--- START OF Records to process ---

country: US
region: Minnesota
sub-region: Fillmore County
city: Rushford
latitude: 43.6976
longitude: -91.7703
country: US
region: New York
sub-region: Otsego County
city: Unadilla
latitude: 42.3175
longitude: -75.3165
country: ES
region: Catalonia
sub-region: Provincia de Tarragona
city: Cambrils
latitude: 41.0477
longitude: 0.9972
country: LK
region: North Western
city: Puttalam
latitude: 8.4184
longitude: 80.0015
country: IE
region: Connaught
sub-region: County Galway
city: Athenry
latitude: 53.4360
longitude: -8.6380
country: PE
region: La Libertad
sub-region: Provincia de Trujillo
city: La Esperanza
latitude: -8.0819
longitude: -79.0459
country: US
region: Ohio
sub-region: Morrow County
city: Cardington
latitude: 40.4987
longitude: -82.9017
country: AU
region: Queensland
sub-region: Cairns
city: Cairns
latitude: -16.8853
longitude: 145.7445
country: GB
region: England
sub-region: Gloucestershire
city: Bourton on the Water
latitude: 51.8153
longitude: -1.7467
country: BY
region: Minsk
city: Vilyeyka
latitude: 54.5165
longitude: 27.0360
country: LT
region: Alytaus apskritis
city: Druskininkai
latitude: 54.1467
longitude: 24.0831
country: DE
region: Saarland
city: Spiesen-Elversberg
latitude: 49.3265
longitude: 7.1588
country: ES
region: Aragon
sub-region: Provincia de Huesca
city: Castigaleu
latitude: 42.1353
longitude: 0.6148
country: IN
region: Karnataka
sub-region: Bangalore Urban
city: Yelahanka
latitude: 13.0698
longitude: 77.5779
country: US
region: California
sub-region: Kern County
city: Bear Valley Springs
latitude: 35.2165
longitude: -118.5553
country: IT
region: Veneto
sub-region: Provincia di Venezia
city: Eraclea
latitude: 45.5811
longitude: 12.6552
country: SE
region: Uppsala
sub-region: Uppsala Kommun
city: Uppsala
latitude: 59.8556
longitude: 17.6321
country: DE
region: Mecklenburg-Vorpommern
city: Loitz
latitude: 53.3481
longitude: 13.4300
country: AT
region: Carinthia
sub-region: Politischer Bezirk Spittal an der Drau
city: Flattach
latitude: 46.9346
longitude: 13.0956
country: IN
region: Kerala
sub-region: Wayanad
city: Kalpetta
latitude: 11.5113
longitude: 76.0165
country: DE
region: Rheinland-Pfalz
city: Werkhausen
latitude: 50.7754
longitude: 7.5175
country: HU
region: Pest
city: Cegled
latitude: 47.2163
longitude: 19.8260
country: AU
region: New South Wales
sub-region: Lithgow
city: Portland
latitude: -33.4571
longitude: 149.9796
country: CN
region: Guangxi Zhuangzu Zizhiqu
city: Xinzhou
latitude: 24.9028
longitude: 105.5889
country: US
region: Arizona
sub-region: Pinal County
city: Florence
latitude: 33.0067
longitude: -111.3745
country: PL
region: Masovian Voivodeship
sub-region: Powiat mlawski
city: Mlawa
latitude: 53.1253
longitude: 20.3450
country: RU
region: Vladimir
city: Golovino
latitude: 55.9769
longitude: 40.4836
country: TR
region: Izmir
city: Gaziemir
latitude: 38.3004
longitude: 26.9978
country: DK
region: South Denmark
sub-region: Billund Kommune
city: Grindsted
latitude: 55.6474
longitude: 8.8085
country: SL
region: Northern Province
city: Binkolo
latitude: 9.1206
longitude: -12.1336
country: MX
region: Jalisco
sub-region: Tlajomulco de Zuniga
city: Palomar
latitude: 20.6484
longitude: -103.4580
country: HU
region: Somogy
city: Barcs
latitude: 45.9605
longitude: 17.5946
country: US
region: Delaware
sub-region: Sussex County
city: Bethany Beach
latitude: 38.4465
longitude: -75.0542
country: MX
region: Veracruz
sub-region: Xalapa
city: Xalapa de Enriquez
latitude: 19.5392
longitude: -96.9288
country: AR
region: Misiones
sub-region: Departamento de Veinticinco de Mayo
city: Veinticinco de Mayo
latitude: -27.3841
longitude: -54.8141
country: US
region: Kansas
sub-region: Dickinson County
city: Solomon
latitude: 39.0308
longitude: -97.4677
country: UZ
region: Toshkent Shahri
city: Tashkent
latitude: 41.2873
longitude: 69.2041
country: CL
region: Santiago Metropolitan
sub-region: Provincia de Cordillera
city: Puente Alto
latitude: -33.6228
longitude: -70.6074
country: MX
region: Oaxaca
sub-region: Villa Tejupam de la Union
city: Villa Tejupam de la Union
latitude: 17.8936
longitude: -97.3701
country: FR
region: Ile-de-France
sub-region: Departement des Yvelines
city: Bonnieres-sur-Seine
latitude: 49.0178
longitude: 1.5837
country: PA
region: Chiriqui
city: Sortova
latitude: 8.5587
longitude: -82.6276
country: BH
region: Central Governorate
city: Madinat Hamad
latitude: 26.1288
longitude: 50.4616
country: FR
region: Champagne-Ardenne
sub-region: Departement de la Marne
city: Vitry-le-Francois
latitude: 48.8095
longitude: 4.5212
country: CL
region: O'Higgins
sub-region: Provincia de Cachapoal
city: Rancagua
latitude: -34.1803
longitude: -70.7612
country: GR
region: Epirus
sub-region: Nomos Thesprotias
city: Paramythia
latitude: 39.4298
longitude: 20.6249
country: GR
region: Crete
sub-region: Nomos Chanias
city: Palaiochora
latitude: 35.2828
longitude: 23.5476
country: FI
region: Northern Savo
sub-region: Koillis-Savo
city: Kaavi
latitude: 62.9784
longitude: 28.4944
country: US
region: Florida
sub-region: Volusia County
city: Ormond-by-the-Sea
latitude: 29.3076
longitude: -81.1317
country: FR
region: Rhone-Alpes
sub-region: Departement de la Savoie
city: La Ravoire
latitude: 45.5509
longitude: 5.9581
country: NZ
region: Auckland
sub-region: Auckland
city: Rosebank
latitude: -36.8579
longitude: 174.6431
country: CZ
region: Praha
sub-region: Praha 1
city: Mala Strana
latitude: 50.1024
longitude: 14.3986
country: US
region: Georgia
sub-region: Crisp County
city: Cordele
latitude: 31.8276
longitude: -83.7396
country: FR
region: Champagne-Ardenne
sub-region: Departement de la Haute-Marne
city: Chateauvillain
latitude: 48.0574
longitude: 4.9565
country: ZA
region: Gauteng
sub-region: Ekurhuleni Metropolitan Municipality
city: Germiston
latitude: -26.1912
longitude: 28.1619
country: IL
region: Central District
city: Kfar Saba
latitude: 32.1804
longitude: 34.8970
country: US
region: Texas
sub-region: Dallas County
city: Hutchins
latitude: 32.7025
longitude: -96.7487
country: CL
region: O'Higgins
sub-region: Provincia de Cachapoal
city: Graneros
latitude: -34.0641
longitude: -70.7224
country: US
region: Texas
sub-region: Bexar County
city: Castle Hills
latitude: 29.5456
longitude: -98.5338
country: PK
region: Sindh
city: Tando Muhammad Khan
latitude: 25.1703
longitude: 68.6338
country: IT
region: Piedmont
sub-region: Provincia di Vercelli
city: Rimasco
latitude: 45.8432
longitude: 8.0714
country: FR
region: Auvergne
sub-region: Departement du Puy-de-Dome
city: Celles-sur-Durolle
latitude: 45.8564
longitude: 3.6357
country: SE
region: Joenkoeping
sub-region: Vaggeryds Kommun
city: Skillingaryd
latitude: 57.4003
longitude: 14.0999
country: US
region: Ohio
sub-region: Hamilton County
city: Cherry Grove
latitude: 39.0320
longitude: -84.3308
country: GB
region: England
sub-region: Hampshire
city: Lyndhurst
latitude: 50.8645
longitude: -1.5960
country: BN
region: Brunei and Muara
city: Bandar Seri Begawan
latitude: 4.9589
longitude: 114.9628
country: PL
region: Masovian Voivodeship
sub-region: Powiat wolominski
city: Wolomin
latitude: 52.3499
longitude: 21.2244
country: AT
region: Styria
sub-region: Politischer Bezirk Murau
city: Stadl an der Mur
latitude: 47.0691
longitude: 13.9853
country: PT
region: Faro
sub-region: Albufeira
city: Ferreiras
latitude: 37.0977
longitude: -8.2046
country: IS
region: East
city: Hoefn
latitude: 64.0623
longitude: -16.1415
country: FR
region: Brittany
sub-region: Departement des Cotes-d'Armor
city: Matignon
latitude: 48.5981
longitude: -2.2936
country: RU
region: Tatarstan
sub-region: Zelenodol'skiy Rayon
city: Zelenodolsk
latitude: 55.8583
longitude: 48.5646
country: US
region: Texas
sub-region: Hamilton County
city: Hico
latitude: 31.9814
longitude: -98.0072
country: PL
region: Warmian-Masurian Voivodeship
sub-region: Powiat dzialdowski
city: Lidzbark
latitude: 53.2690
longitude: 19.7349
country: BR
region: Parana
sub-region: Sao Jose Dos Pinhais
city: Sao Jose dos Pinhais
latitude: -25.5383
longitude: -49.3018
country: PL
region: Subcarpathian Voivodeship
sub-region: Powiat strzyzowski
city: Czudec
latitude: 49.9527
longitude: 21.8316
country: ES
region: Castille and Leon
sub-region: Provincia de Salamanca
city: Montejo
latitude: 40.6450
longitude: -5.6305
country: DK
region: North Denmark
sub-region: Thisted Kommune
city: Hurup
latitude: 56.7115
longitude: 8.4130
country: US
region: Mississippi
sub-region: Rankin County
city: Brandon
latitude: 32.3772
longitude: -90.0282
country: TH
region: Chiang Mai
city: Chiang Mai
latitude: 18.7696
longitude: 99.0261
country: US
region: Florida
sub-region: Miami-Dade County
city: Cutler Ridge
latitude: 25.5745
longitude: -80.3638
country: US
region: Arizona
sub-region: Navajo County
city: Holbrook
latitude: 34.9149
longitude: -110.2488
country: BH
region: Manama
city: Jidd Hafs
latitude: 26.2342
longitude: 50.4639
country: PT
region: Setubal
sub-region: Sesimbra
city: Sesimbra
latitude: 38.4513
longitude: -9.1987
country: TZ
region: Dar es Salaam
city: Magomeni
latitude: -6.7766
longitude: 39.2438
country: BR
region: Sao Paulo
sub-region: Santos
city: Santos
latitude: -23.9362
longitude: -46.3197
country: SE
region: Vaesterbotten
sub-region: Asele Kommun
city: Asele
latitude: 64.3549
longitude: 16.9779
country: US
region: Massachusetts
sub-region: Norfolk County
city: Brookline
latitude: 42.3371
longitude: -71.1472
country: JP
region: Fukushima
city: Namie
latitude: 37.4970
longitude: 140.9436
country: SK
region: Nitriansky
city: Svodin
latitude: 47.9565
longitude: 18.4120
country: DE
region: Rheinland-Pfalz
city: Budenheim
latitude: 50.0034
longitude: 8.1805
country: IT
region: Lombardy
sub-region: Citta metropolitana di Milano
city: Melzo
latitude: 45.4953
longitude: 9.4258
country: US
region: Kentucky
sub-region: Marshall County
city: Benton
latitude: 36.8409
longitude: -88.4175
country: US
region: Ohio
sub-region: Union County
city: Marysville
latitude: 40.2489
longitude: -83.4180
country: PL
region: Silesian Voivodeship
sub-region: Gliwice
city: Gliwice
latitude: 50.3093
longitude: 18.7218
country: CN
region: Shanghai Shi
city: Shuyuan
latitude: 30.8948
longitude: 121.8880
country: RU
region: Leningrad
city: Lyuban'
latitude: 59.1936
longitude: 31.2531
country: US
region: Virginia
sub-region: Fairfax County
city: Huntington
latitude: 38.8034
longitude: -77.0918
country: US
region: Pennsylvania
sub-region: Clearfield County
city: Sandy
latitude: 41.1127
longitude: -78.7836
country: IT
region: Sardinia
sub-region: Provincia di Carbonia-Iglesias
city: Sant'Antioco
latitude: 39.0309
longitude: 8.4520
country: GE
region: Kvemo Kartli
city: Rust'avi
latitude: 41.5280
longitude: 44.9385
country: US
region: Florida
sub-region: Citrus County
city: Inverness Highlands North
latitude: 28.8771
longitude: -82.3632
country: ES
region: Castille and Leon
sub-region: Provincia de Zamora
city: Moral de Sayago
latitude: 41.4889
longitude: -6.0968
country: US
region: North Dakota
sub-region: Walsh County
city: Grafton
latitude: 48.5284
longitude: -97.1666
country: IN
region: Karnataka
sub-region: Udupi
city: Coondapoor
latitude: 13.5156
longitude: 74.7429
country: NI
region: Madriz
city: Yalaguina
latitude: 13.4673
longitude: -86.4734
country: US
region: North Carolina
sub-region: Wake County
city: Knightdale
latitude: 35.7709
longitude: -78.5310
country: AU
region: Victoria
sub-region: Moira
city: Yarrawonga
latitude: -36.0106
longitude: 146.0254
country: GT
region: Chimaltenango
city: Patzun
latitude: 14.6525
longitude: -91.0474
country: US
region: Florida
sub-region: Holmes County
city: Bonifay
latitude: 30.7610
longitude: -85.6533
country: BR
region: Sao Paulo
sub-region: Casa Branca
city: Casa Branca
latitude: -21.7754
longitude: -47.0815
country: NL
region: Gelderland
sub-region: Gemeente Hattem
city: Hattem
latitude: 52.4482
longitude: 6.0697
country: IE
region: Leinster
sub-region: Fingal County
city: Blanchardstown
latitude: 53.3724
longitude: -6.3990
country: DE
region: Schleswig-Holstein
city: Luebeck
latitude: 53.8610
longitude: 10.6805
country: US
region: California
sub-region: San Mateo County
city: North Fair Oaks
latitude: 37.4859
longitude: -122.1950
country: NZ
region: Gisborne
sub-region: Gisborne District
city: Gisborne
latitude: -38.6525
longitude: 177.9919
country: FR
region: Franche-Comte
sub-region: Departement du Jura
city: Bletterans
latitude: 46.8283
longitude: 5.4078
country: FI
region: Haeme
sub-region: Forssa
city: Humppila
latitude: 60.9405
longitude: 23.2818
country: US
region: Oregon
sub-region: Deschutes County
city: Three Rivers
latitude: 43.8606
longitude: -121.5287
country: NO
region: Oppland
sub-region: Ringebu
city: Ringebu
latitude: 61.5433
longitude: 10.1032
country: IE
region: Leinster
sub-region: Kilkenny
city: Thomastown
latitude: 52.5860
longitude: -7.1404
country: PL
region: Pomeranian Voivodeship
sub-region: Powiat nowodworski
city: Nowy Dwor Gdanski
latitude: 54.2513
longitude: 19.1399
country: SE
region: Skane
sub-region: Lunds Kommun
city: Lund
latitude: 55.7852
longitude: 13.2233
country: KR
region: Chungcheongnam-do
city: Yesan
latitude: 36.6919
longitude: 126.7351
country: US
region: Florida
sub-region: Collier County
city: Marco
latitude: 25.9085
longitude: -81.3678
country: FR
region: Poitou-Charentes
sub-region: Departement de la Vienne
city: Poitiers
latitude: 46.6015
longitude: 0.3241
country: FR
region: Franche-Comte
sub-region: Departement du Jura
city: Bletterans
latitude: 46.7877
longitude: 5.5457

--- END OF Records to process ---

Stated task: Copy the material above verbatim, from the line with "city: Werkhausen" to the line with "region: Santiago Metropolitan", including both of those lines.

Answer to this task:
city: Werkhausen
latitude: 50.7754
longitude: 7.5175
country: HU
region: Pest
city: Cegled
latitude: 47.2163
longitude: 19.8260
country: AU
region: New South Wales
sub-region: Lithgow
city: Portland
latitude: -33.4571
longitude: 149.9796
country: CN
region: Guangxi Zhuangzu Zizhiqu
city: Xinzhou
latitude: 24.9028
longitude: 105.5889
country: US
region: Arizona
sub-region: Pinal County
city: Florence
latitude: 33.0067
longitude: -111.3745
country: PL
region: Masovian Voivodeship
sub-region: Powiat mlawski
city: Mlawa
latitude: 53.1253
longitude: 20.3450
country: RU
region: Vladimir
city: Golovino
latitude: 55.9769
longitude: 40.4836
country: TR
region: Izmir
city: Gaziemir
latitude: 38.3004
longitude: 26.9978
country: DK
region: South Denmark
sub-region: Billund Kommune
city: Grindsted
latitude: 55.6474
longitude: 8.8085
country: SL
region: Northern Province
city: Binkolo
latitude: 9.1206
longitude: -12.1336
country: MX
region: Jalisco
sub-region: Tlajomulco de Zuniga
city: Palomar
latitude: 20.6484
longitude: -103.4580
country: HU
region: Somogy
city: Barcs
latitude: 45.9605
longitude: 17.5946
country: US
region: Delaware
sub-region: Sussex County
city: Bethany Beach
latitude: 38.4465
longitude: -75.0542
country: MX
region: Veracruz
sub-region: Xalapa
city: Xalapa de Enriquez
latitude: 19.5392
longitude: -96.9288
country: AR
region: Misiones
sub-region: Departamento de Veinticinco de Mayo
city: Veinticinco de Mayo
latitude: -27.3841
longitude: -54.8141
country: US
region: Kansas
sub-region: Dickinson County
city: Solomon
latitude: 39.0308
longitude: -97.4677
country: UZ
region: Toshkent Shahri
city: Tashkent
latitude: 41.2873
longitude: 69.2041
country: CL
region: Santiago Metropolitan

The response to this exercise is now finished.